Tras arrancar el partido buscando abrir los circuitos ofensivos, la primera gran alegría de la noche llegó temprano: a los 7 minutos, Maximiliano Gómez venció la valla de Gonzalo Flores para decretar el 1-0 a favor del tricolor. A partir de allí, el trámite fue disputado e intenso, pero las complicaciones serias empezaron a asomar sobre el cierre de la primera mitad. Justo antes del descanso, a los 45 minutos, el juvenil Tomás Viera vio la tarjeta roja directa, dejando al local en inferioridad numérica. Para colmo de males, en la penúltima jugada de ese primer período, el arquero Luis Manotas Mejía encendió las alarmas al hacer señas elocuentes hacia el banco de suplentes de que se había roto muscularmente.
Si valoráramos el azar en las competencias deportivas, se podría decir que Nacional comenzó el segundo tiempo con toda la mala suerte acumulada del continente. Desde los vestuarios ya no volvió el panameño Mejía. Ante este panorama adverso, y con la obligación de rearmar la estructura defensiva por la expulsión de Viera, Jorge Bava mandó a la cancha a Emiliano Ancheta para custodiar el lateral derecho, metió bajo los tres palos al arquero Ignacio Suárez y sumó a Baltasar Barcia en lugar de Tomás Verón Lupi para intentar equilibrar y reforzar esa misma banda.
Sin embargo, la fatalidad volvió a ensañarse con el bolso de inmediato: en la primera pelota que tocó Barcia, tras comandar un contragolpe a pura velocidad, sacó un derechazo en solitario y sintió un pinchazo muscular fulminante. El volante acusó la lesión enseguida mirando hacia el banco, intentó afirmarse y probar durante un par de minutos, pero el físico no le dio y tuvo que ser sustituido de forma prematura por Luciano Boggio. Una ráfaga de infortunios que obligó al local a quemar naves y variantes de forma imprevista.
El equipo chileno siguió buscando el empate con insistencia, mientras Nacional redoblaba su esfuerzo de forma conmovedora. Tal vez esa misma entrega haya marcado un nuevo acercamiento con la tribuna; para un plantel al que desde hace varios partidos no le sale todo lo que busca desde lo futbolístico, la garantía del sacrificio incondicional en la cancha generó un vínculo inmediato con los hinchas, quienes devolvieron aliento y aplausos en todo momento desde los cuatro costados del Parque.
La pasó mal Nacional y la sufrió en carne propia.
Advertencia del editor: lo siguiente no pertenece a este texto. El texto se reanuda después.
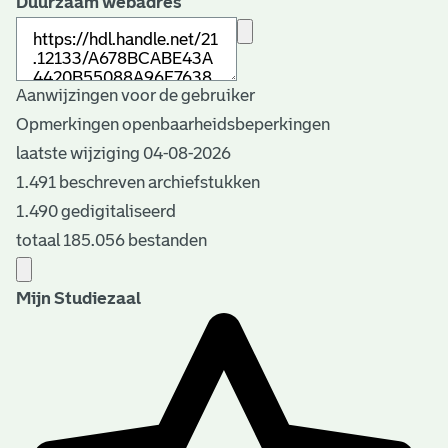
Duurzaam webadres
Aanwijzingen voor de gebruiker
Opmerkingen openbaarheidsbeperkingen
laatste wijziging 04-08-2026
1.491 beschreven archiefstukken
1.490 gedigitaliseerd
totaal 185.056 bestanden
Mijn Studiezaal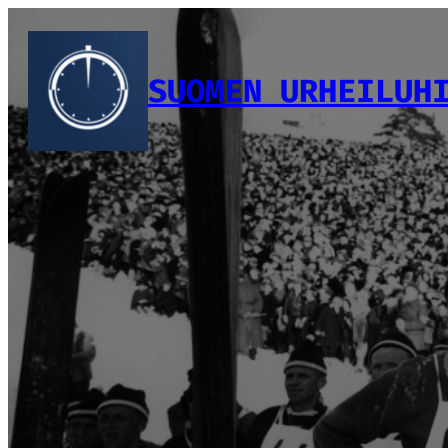
Siirry
sisältöön
SUOMEN URHEILUH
Nacho Suárez debió actuar una, dos y tres veces para transformarse en el sostén del resultado. Con intervenciones providenciales y apelando, en más de una ocasión, a la intuición antes que a la ortodoxia, la cuestión clave fue que el joven arquero tricolor respondió con acierto bajo los tres palos, cerrando el arco y evitando los goles inminentes de Coquimbo Unido en los momentos más críticos de la noche.
Un examen salvado para recomponer el futuro de los tricolores.